Stored data:
────────

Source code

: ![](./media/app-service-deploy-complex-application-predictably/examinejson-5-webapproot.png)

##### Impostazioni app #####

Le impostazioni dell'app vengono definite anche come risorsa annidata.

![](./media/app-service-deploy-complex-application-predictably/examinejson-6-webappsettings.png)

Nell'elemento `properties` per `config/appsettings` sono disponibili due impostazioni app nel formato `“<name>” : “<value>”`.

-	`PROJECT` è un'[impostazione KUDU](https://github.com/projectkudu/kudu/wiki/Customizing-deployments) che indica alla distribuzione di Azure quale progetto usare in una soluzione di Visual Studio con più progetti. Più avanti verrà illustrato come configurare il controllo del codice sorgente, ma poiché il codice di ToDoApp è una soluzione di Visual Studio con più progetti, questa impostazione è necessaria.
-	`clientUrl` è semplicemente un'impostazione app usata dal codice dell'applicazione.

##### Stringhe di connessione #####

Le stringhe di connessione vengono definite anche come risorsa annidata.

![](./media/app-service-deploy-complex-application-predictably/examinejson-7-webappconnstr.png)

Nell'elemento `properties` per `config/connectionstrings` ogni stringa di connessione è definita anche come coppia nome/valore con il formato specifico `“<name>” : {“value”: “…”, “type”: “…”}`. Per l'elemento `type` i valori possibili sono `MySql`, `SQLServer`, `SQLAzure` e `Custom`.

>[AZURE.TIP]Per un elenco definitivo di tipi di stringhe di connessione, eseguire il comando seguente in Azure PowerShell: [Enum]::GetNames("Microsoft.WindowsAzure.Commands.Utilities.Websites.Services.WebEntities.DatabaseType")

────────

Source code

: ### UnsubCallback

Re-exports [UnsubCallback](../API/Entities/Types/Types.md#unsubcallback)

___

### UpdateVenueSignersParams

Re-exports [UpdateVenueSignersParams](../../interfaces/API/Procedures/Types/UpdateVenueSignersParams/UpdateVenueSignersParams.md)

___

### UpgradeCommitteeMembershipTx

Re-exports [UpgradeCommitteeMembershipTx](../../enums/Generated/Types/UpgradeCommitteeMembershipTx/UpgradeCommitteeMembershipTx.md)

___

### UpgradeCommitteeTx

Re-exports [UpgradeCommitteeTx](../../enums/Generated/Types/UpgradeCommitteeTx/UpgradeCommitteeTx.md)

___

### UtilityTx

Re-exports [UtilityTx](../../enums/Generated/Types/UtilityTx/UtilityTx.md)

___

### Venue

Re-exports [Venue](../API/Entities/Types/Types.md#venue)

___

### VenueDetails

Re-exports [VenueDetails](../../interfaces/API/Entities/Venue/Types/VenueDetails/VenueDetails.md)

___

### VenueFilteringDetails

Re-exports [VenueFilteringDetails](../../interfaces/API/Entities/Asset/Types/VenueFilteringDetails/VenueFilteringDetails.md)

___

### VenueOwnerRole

────────

#### Work instructions
Above are the entries. Copy exactly the part that opens with the line containing "##### Impostazioni app #####" and closes with the line containing "sono disponibili due", and no more.

#### Result of this task
##### Impostazioni app #####

Le impostazioni dell'app vengono definite anche come risorsa annidata.

![](./media/app-service-deploy-complex-application-predictably/examinejson-6-webappsettings.png)

Nell'elemento `properties` per `config/appsettings` sono disponibili due impostazioni app nel formato `“<name>” : “<value>”`.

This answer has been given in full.